Artifacts or just plain art? Dyani White Hawk wants to recategorize Indigenous works as early abstract

The Denver Post
April 19, 2022

Who invented modern art? Or, more specifically, abstract art?

We all know the answer. It was the free-thinking American and European painters of the mid-20th century, heroes like Mark Rothko, Jackson Pollack and Clyfford Still who get all the credit for helping us see a whole new world of painting when they began emphasizing form and color over figurative imagery.

But artist Dyani White Hawk has a different point of view. She sees abstraction in generations of hand-made objects created by Native Americans in North America, in the patterns and shapes of fabrics and beadwork created by Indigenous women for centuries.
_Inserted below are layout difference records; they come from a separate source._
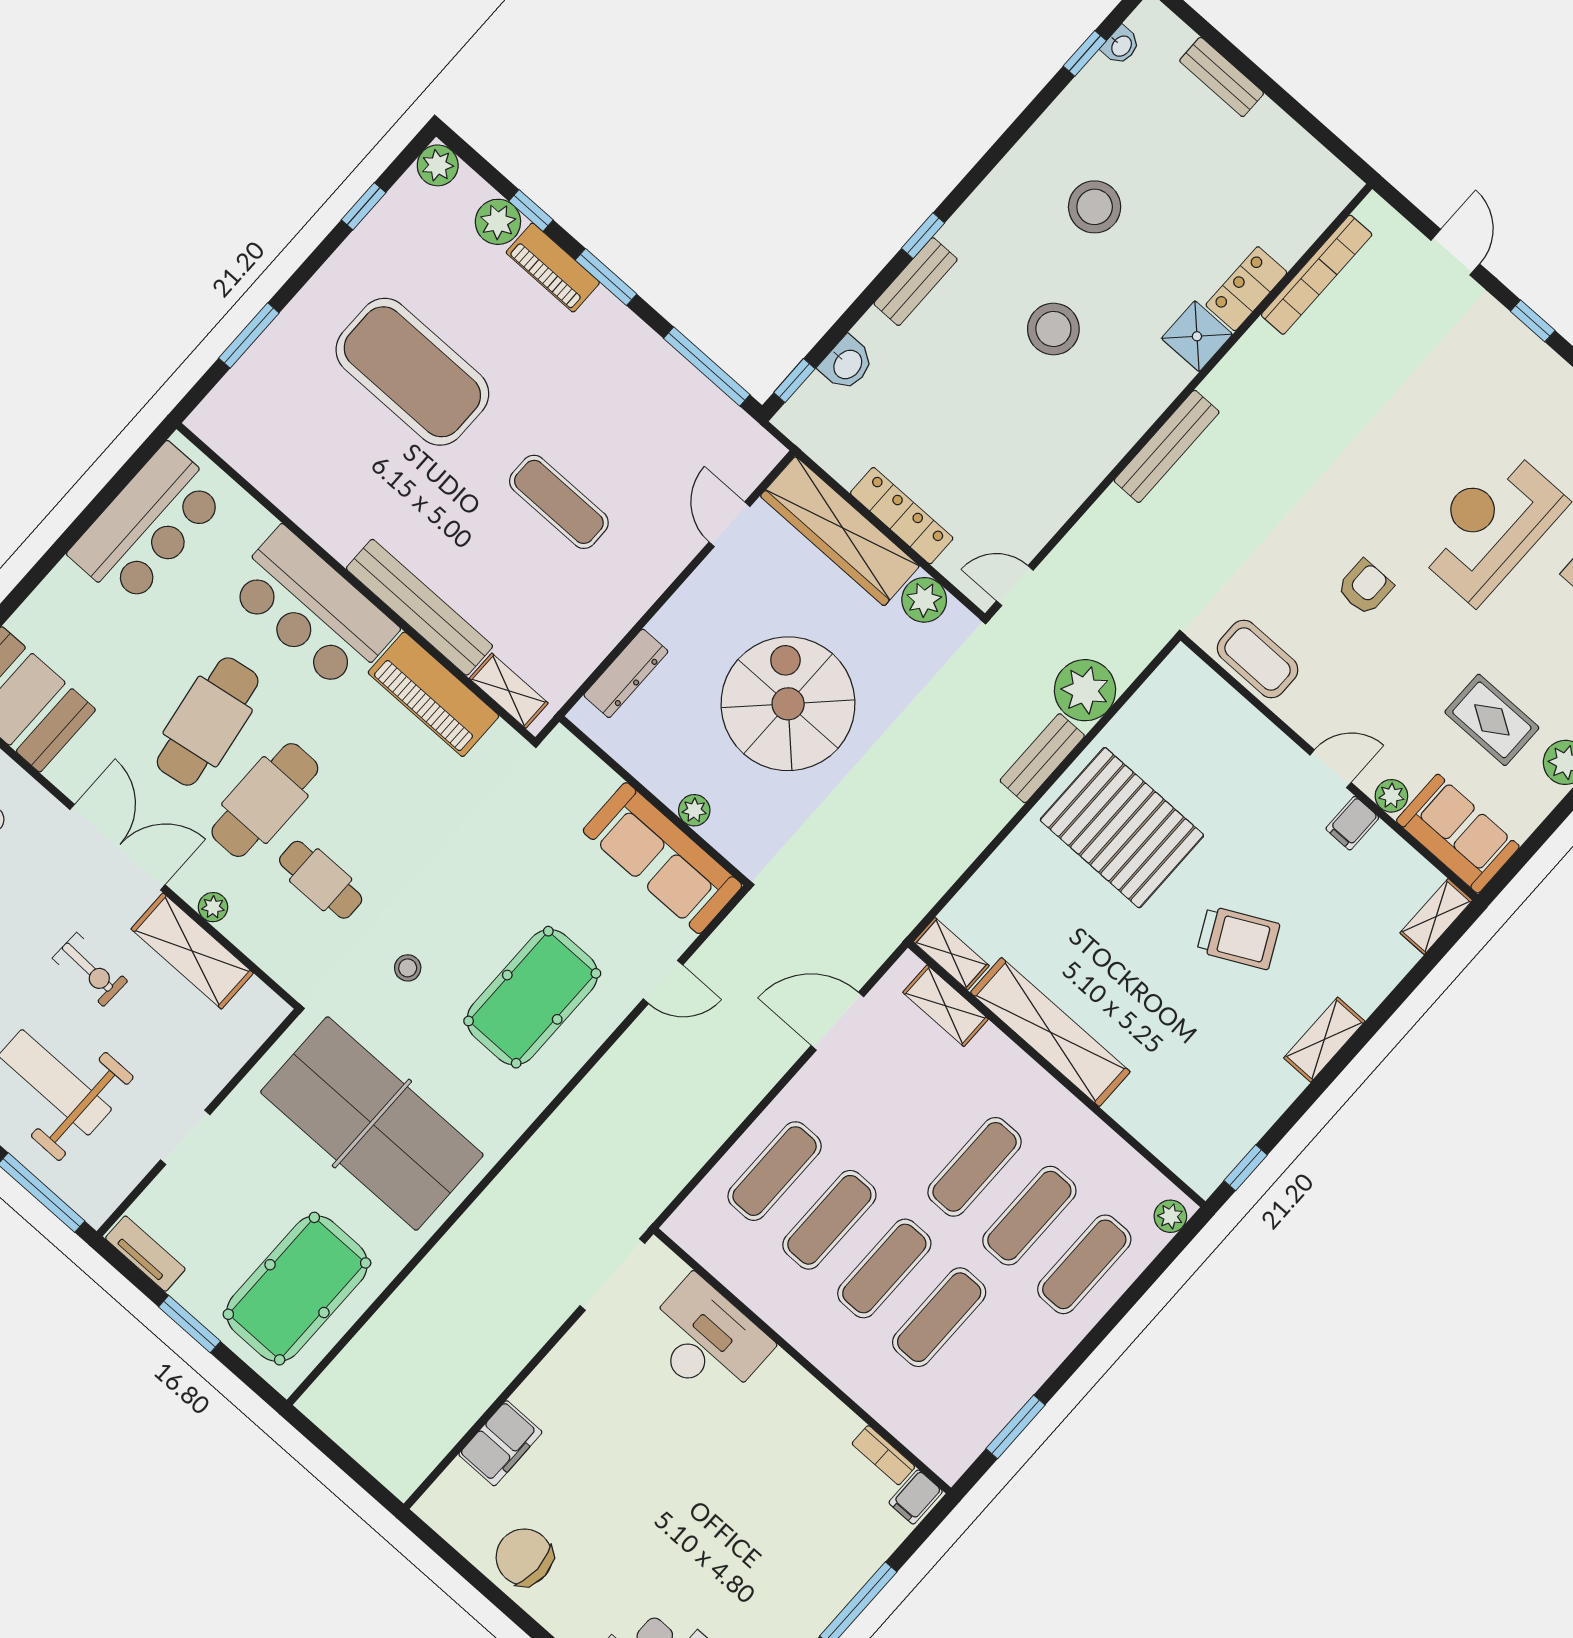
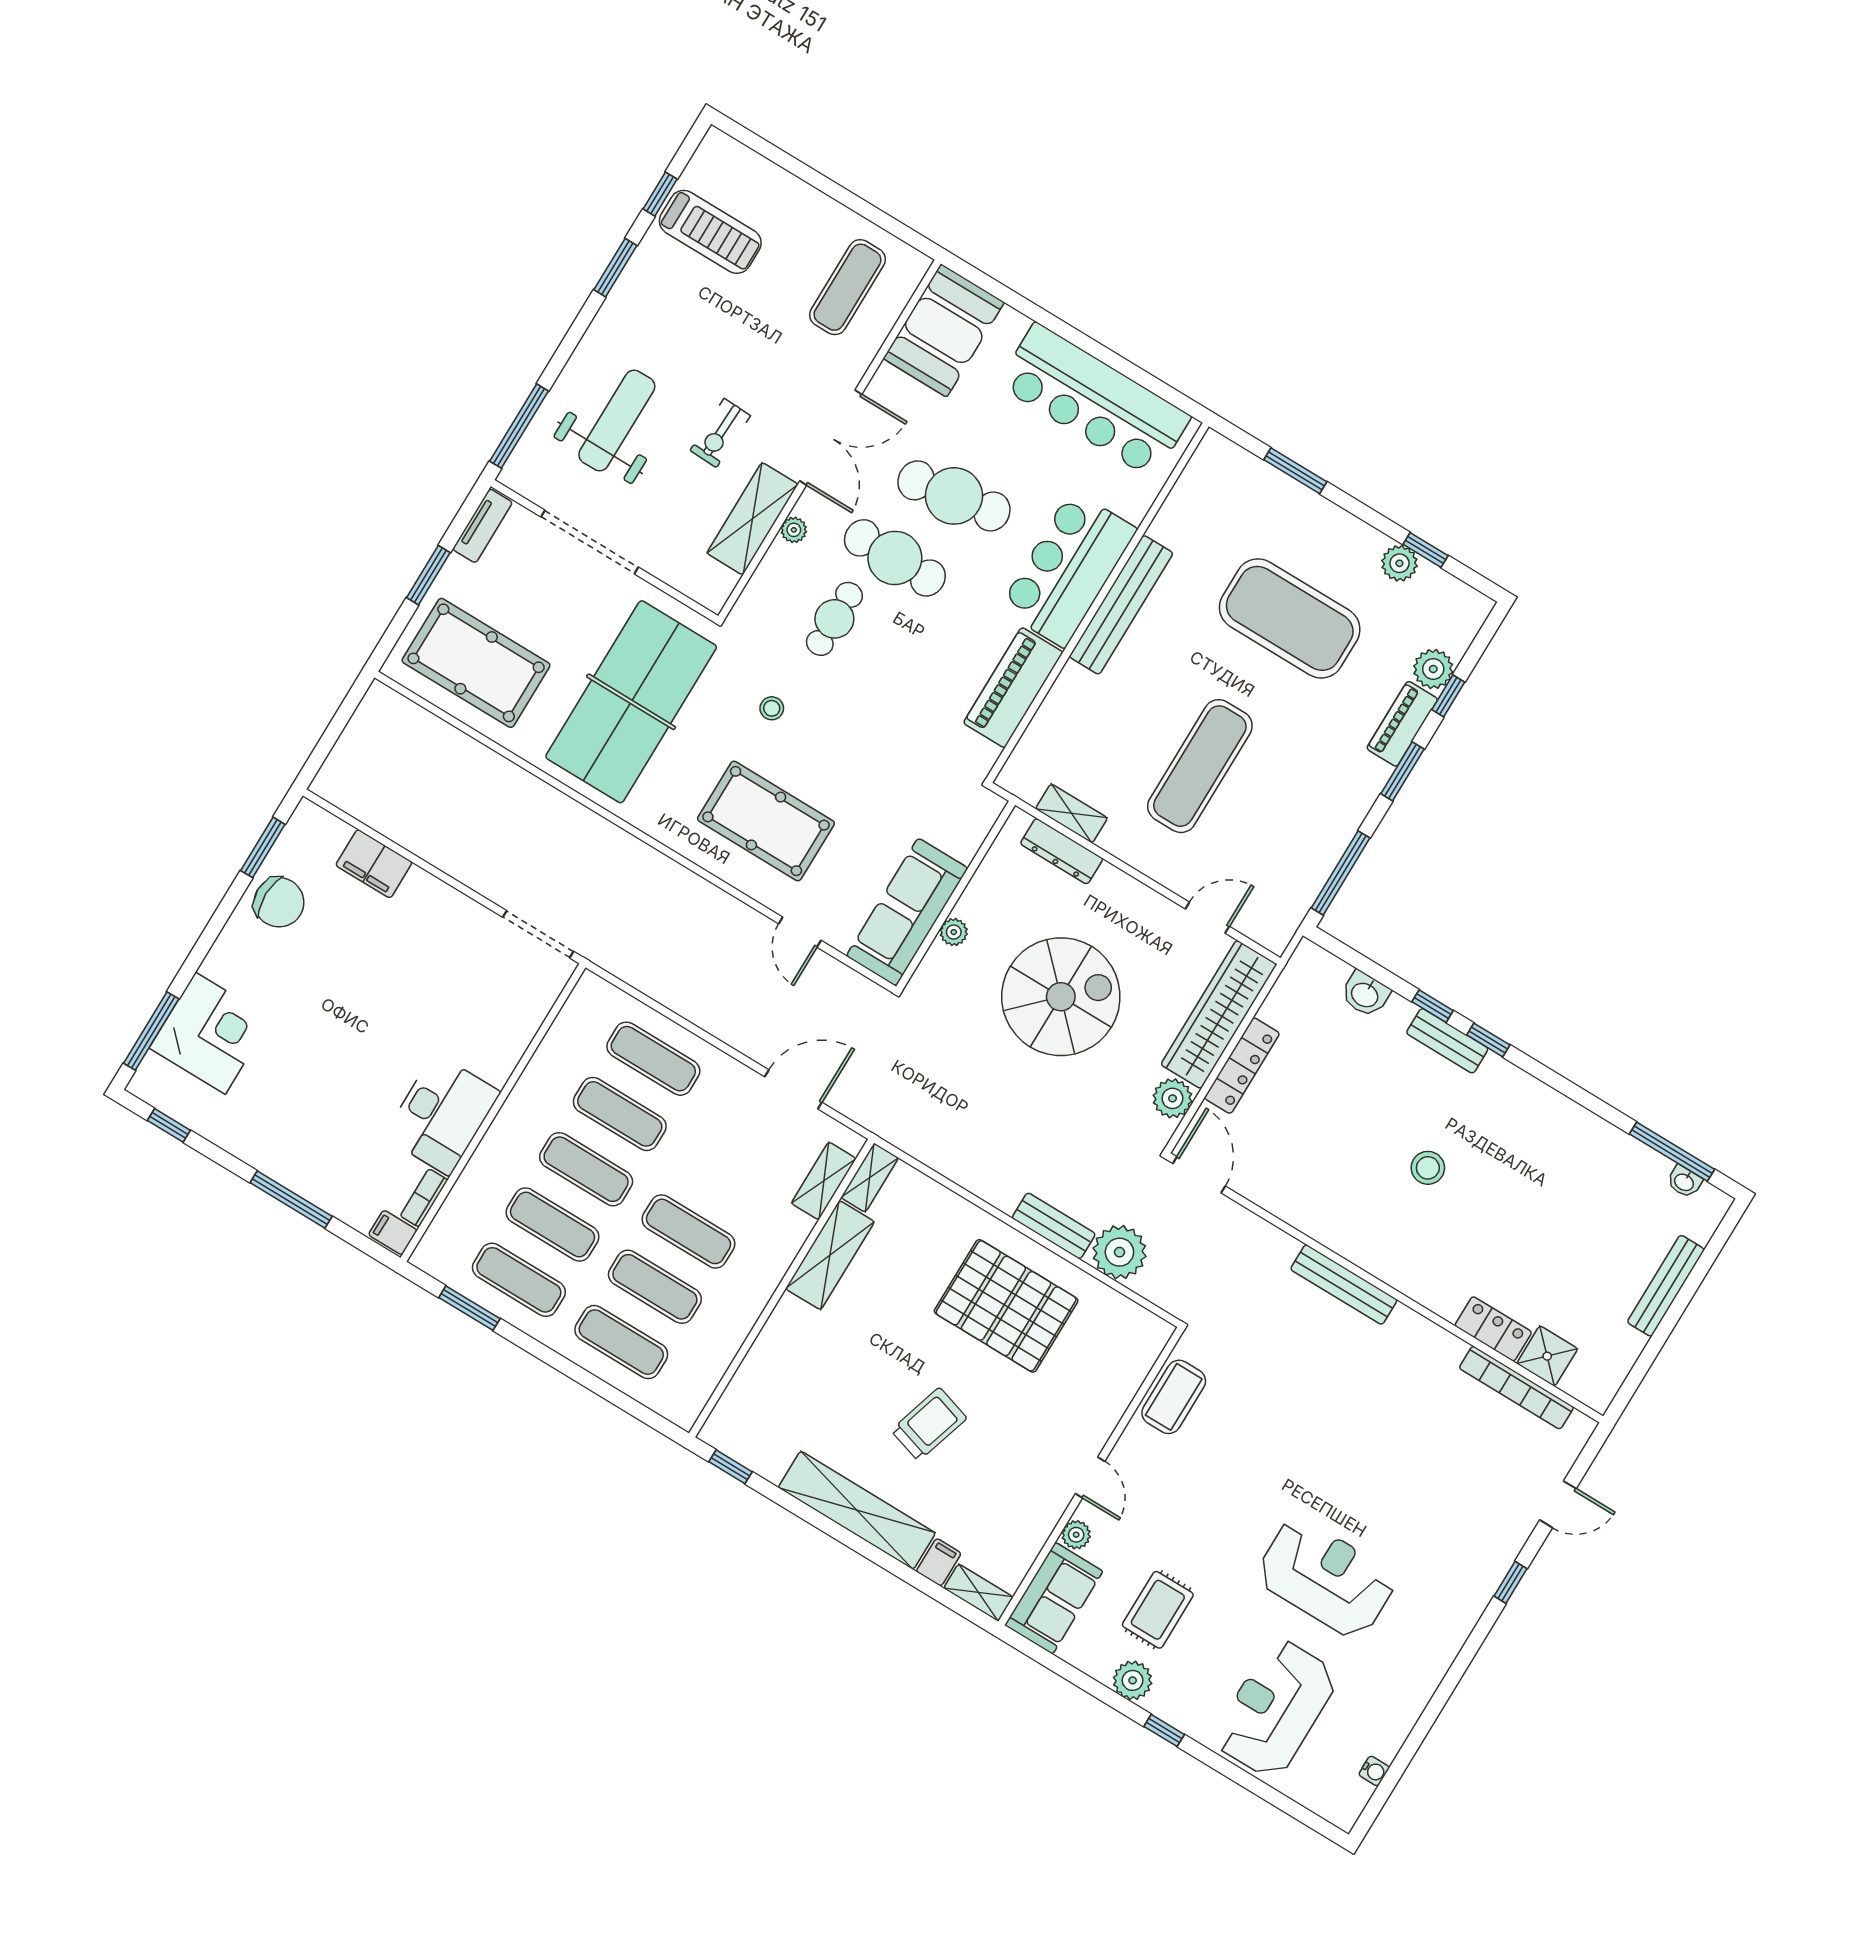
window: (1085, 53) -> (1672, 1152), width x2.17
bench: (1222, 77) -> (1666, 1286), width x1.36
plant: (438, 165) -> (1399, 563), moved
stool: (1095, 207) -> (1540, 1184), removed
stool: (1053, 329) -> (1428, 1168), width x0.73, depth x0.73
shower: (1197, 336) -> (1547, 1356), moved
exercise mat: (412, 372) -> (1290, 618), turned 90
window: (794, 381) -> (1433, 1006), moved
exercise mat: (559, 502) -> (1200, 766), width x1.36, depth x1.45
bar counter: (148, 525) -> (1094, 401), width x1.36
door: (1015, 586) -> (1199, 1175), width x1.38
armchair: (1365, 587) -> (1253, 1479), removed
bench: (419, 607) -> (1121, 605), moved
shelving: (509, 691) -> (1071, 813), moved, turned 90
filing cabinet: (1352, 823) -> (939, 1562), moved, turned 90
pallet: (1122, 828) -> (1006, 1306), turned 90
trolley: (1238, 938) -> (929, 1424), turned -136
door: (837, 1021) -> (793, 1089), hinge flipped
shelving: (1050, 1032) -> (830, 1255), width x0.68
shelving: (1324, 1040) -> (857, 1510), width x2.20, depth x1.33
doorway: (185, 1137) -> (590, 542), width x1.87
plant: (1170, 1216) -> (677, 1409), removed
desk: (706, 1340) -> (442, 1114), moved
exercise mat: (994, 1366) -> (519, 1280), added
chair: (524, 1557) -> (279, 902), turned 90
window: (460, 1564) -> (263, 847), added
The Lakota artist conjures all sorts of evidence for this theory in her show, "Speaking to Relatives," now at the Museum of Contemporary Art Denver, presenting paintings, hand-stitched beadwork and videos that recall traditional "crafts" and invite convincing comparisons to the famous and revered easel painters who came about later.

Those of us accustomed to encountering work by names like Rothko and Picasso and O'Keeffe in contemporary art museums - but almost never the work of makers from Ingenious tribes in the Northern Plains - will see the similarities in the forms that appear colorfully on her canvases.

The word "crafts" goes into quotes here because "Speaking to Relatives," as it is presented at the MCA, argues that these Indigenous objects should be thought of as art rather than the "artifacts" that they are often categorized as.

This is not just a matter of semantics. it suggests an entire reordering of the history of art, and elevating Native American art to the same status as art made in the post-colonial continent. In that way, "Speaking to Relatives" honors and preserves Native American history but also attempts to rewrite it. 

White Hawk's "Moccasin" series, from the early 2010s, offers the sharpest example. The artist's abstract, acrylic-on-canvas works evoke the shapes of this particular footwear and the design patterns associated with traditional decoration of various apparel, blankets and jewelry. These decorations recall Native American arrangements of thread, beads and fabric, but they are rendered in sharp lines and hard edges and reduced to rectangles and circles. She places these images on backgrounds of solid color.